Hoşgörülü Olmak ve Affedebilmek

Mustafa BAL

Hoşgörülü olmak ve affetmek nedir?

Hoşgörülü olmak; bir kişide tasvip etmediğiniz bir davranışı, onu kabul etmek anlamında değil, onu anlamaya çalışmak ve ona karşı öfke duymadan yaklaşabilmektir. Affetmek ise, size yapılmış olumsuz bir eylemi, haklı olsanız bile içtenlikle bağışlamak, karşınızdaki kişiyi suçlamamaktır.

Günümüz toplumunda insanlar o kadar hızlı yaşıyor ki, bu hız beraberinde tahammülsüzlüğü ve anlayışsızlığı getiriyor. Kimse artık hoşgörülü olmayı ya da affetmeyi aklının ucundan bile geçirmiyor. Bu da toplumsal dinamikleri bozan önemli bir unsur haline geldi.

Mevlânâ ne güzel demiş:

“Cömertlik ve yardım etmede akarsu gibi ol, hoşgörülülükte güneş gibi ol…”

Güneş herkesi ayırt etmeden nasıl aydınlatıyorsa, biz de en azından bir odayı aydınlatan bir lamba gibi, bulunduğumuz ortamdaki herkese karşı hoşgörülü olmalıyız.
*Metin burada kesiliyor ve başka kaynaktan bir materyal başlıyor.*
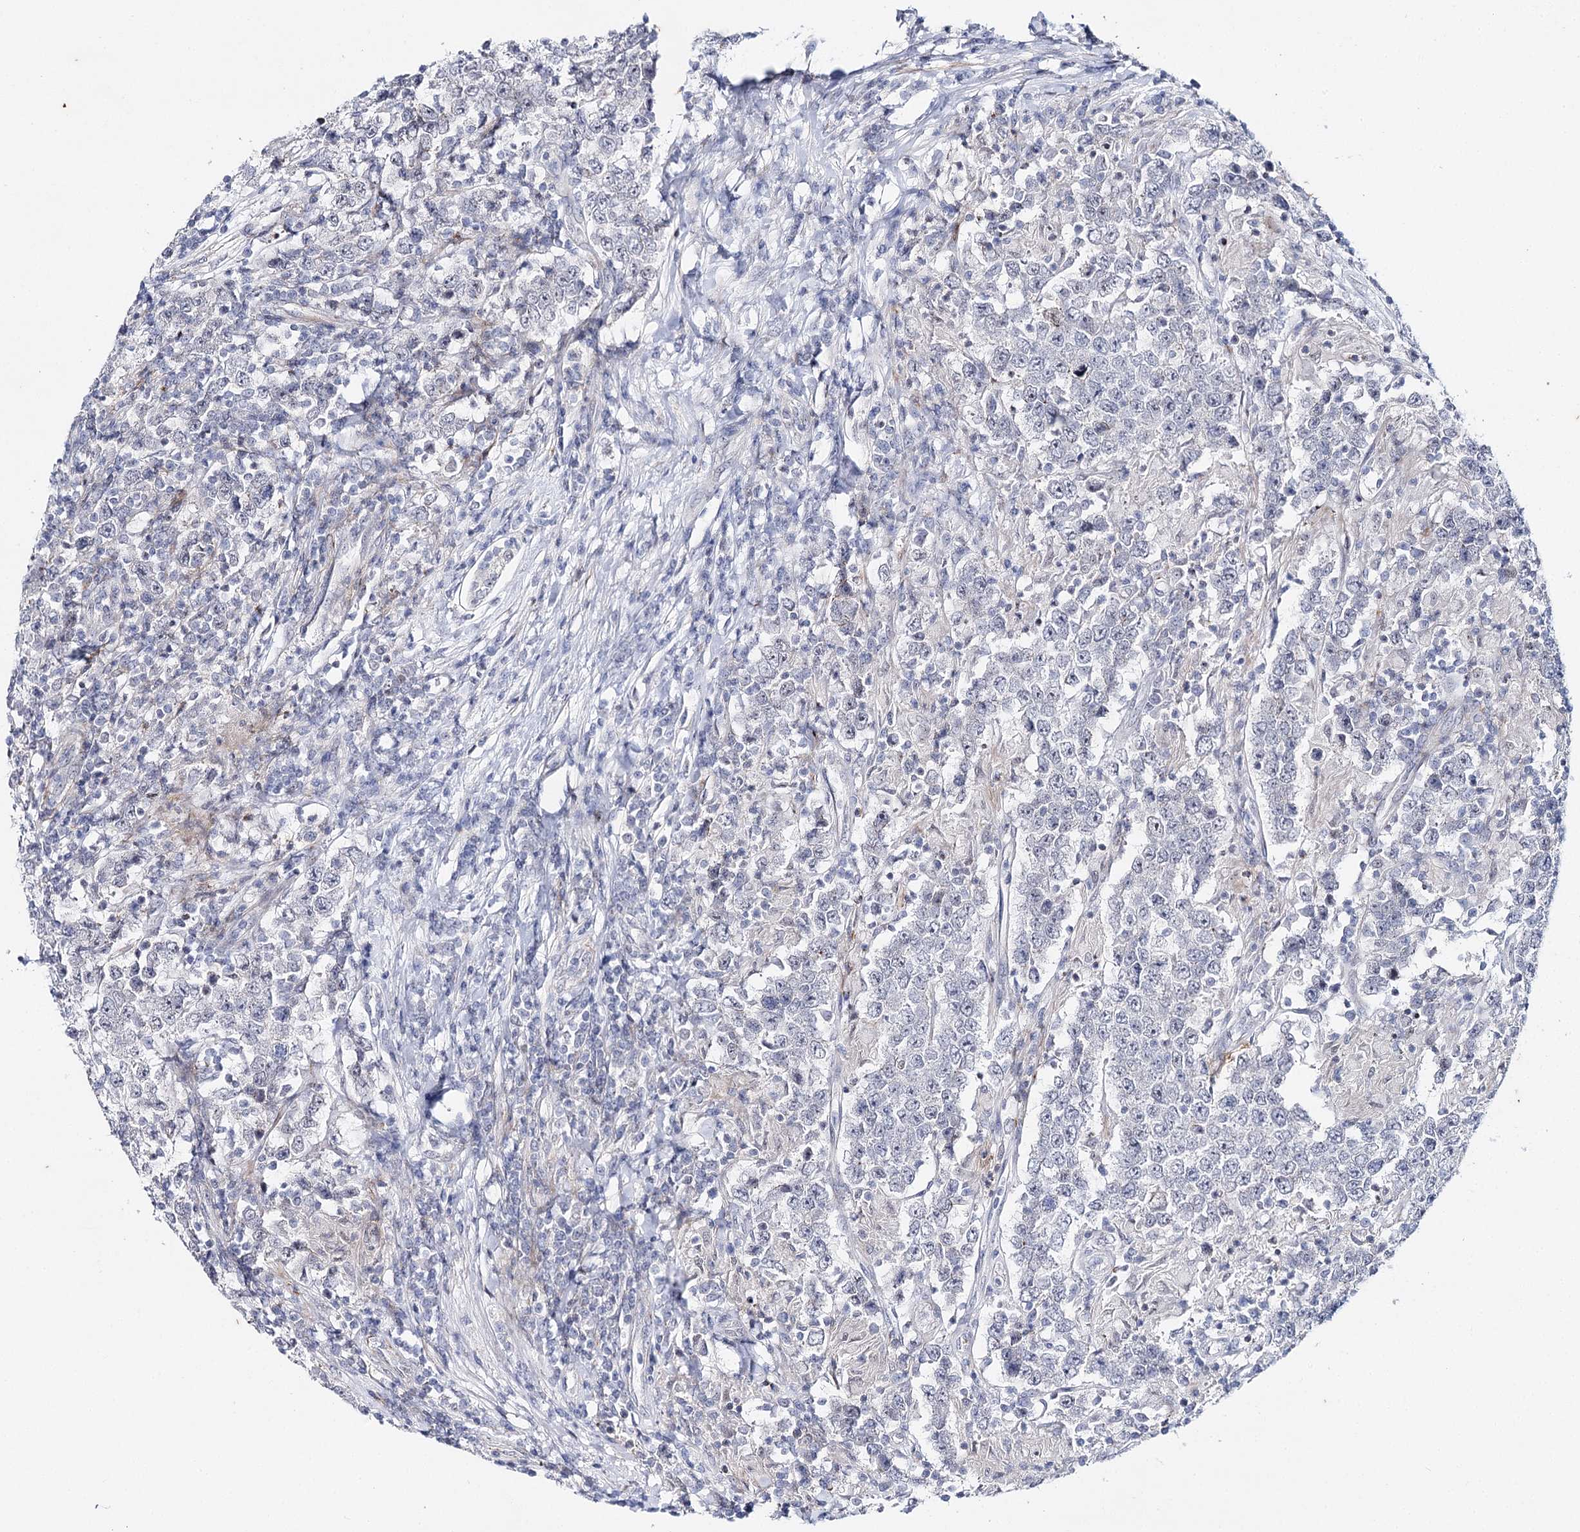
{"staining": {"intensity": "negative", "quantity": "none", "location": "none"}, "tissue": "testis cancer", "cell_type": "Tumor cells", "image_type": "cancer", "snomed": [{"axis": "morphology", "description": "Normal tissue, NOS"}, {"axis": "morphology", "description": "Urothelial carcinoma, High grade"}, {"axis": "morphology", "description": "Seminoma, NOS"}, {"axis": "morphology", "description": "Carcinoma, Embryonal, NOS"}, {"axis": "topography", "description": "Urinary bladder"}, {"axis": "topography", "description": "Testis"}], "caption": "IHC of testis cancer displays no expression in tumor cells.", "gene": "AGXT2", "patient": {"sex": "male", "age": 41}}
Herkesin kusurunu affedebilmeli, anlayış gösterebilmeliyiz.

Bana göre hoşgörüde en zor ama en anlamlı şey, hoşgörüsüz birini hoşgörebilmektir. Zaten sakin, nazik ve anlayışlı birini hoşgörmek kolaydır. Asıl erdem, zor insanlara karşı da hoşgörü gösterebilmektir.

Viktor Frankl ne güzel ifade etmiş:

“İnsanın en büyük kazanımı başarı değildir, değiştirilemez bir kaderi cesaretle yaşayabilmesidir.”

Konfüçyüs ise şöyle demiş:

“Erdemli insan, başkalarının kusurlarına karşı hoşgörülüdür.”
(M.Ö. 551)

Ne kadar sade ve etkili bir tanım! Demek ki hoşgörülü olmak, aynı zamanda erdemli bir insan olmanın temelidir.

Freud’a göre ise, bastırılmış öfke, çoğunlukla affedilemeyen olaylardan kaynaklanır. Yani içimizdeki öfkenin kökü, çoğu zaman hoşgörüsüzlükten ve affedememekten beslenir. Bu da ruhsal sağlığımızı doğrudan etkiler.

Sokrates şöyle der:

“Bilgi ve anlayış eksikliği insanları hata yapmaya iter. Bilge kişi, bu yanılgıyı affeder.”


Peki neden affetmeli ve hoşgörülü olmalıyız?

İçsel huzur için,

Ruhsal sağlık için,

Sağlıklı sosyal ilişkiler kurmak için,

Ve en önemlisi, erdemli bir insan olabilmek için…

Hadi gelin, bundan sonra biraz daha hoşgörülü olalım. Kırmak yerine anlamayı, yargılamak yerine affetmeyi seçelim. Unutmayalım:
Affetmek zayıflık değil, olgunluk göstergesidir.